— Start DOCUMENT EXCERPT —

Why setting "concurrency"?

I find "concurrency" useful if I want to run my jobs all in parallel, but there is a limit to the number of jobs running at the same time.

Let's say, for example, that you have 16 different Google Dataflow jobs (a managed service for batch/streaming tasks) that will run once a day. Since these jobs are independent, you can run them all at once. However, there is a problem: you find out that there is a limit on the number of Dataflow jobs, and since you already have some jobs running, you find out that it is only safe to have 3 more jobs running at the same time :(

Well, now you have two options:

1- You can organize the DAG so it runs 3 jobs first, and when they are all done, you run three more, and then three more, etc

2- You can tell your DAG to run them in parallel, but having no more than 3 jobs running at once

The first option is not very good: it's harder to maintain, and it wastes time. It wastes time because one job may finish faster than the other two (say, one job takes 1 hour, the second one takes 1 hours, and the third one takes 3 hours, but for the next batch to start, all of them must be done.

— End DOCUMENT EXCERPT —

TASK REQUIREMENTS:
• 1. In the passage on setting concurrency, how many more Dataflow jobs is it safe to run at the same time?
• 2. Extend the passage on setting concurrency, picking up after its final sentence.

— Start DATA ROWS —

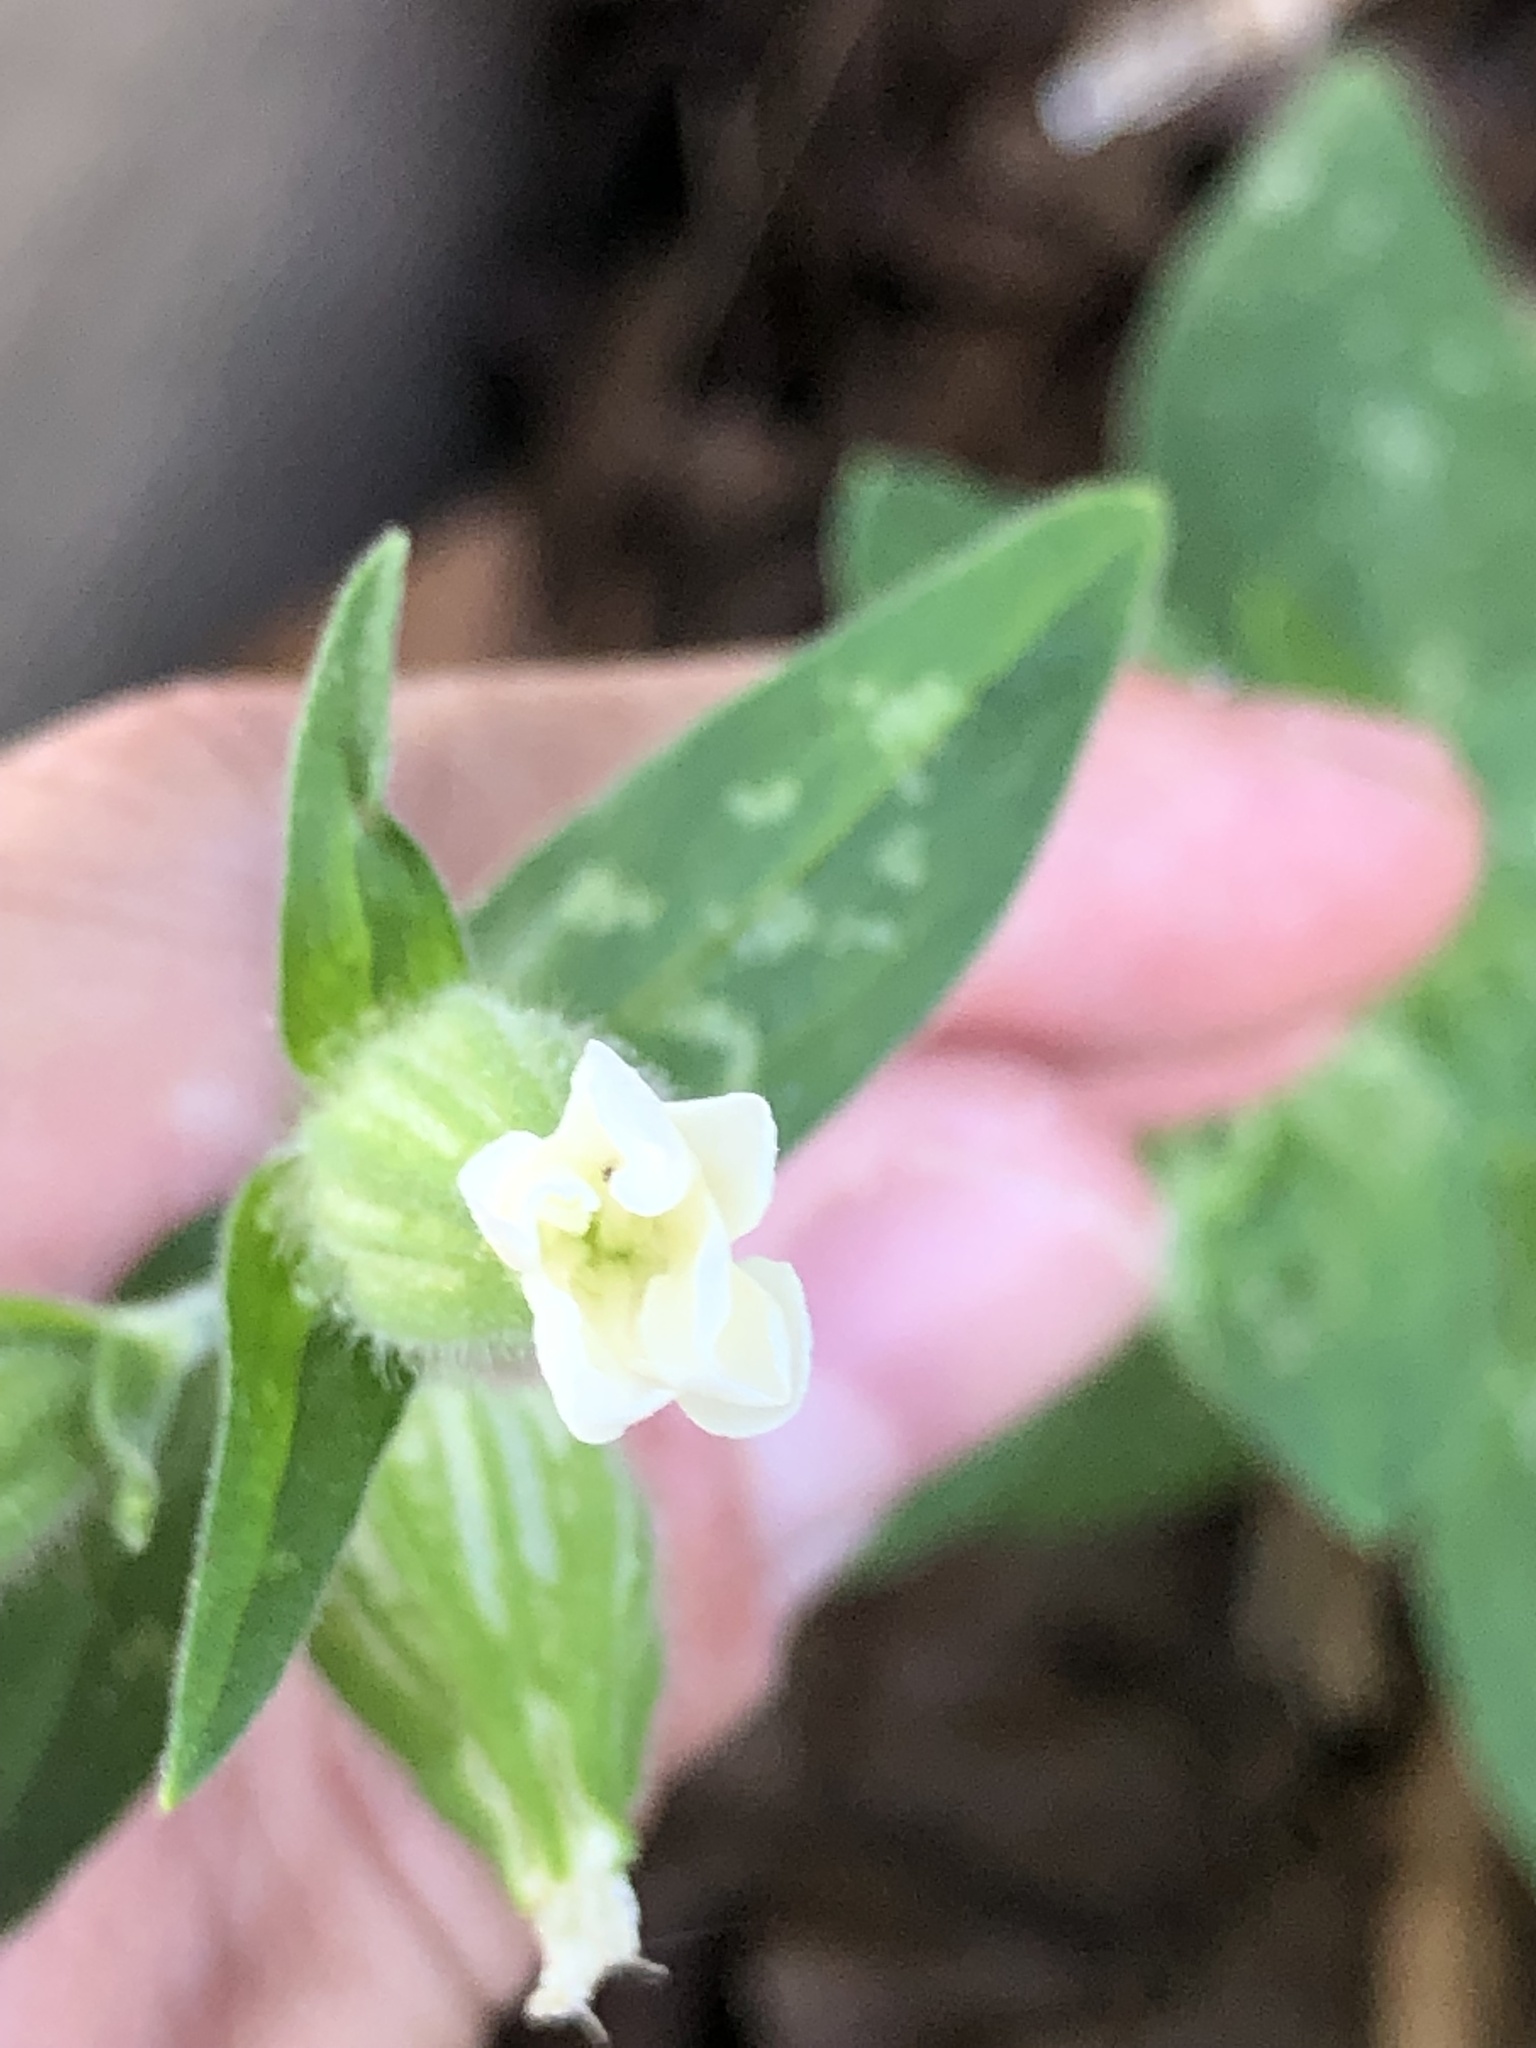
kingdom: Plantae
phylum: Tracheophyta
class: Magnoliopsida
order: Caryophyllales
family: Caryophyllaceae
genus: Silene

— End DATA ROWS —

TASK ANSWERS:
• 1. Three more jobs.

• 2.
The second option is a lot better. You can tell Airflow to run a maximum of 3 jobs at a time by defining a "concurrency". It will start three jobs, and as soon as one job is done, it will start another one.

Say our jobs are Job A, B, C, D, E, etc. We will start with jobs A, B, and C. A finishes in 1 hour, B in 2, and C in 3 hours. The other jobs will follow the same pattern (1h, 2h, 3h). Let's try visualizing what this would look like hour by hour.

First option:
A B C -> _ B C -> _ _ C -> D E F -> _ E F -> _ _ F -> G H I -> ...

Second option:
A B C -> D B C -> E F C -> G F H -> I J H -> ...

The second option will make it finish much faster because we won't have "gaps" between the jobs!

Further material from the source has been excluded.